● **Assignment**:
Copy each line below in which the word "digital" occurs.

● **Records provided**:

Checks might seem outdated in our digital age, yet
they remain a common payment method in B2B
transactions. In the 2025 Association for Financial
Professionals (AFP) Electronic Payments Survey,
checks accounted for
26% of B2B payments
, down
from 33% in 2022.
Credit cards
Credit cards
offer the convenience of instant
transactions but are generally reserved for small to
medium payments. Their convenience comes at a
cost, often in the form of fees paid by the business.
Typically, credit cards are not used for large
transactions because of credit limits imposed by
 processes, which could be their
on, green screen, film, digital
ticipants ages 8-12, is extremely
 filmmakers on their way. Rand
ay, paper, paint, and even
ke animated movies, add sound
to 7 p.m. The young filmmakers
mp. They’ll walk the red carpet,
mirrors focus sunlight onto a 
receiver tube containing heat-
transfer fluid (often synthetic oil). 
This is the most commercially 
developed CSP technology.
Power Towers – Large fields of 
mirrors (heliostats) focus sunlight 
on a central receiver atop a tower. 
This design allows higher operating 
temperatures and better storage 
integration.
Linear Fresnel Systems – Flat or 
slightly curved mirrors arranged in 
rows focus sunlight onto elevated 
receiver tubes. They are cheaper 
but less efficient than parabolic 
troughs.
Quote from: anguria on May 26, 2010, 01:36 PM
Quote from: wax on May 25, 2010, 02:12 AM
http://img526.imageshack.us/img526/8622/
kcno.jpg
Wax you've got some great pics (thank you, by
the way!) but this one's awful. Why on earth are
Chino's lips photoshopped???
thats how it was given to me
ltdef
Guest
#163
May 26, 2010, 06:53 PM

● **Solution**:
Checks might seem outdated in our digital age, yet
on, green screen, film, digital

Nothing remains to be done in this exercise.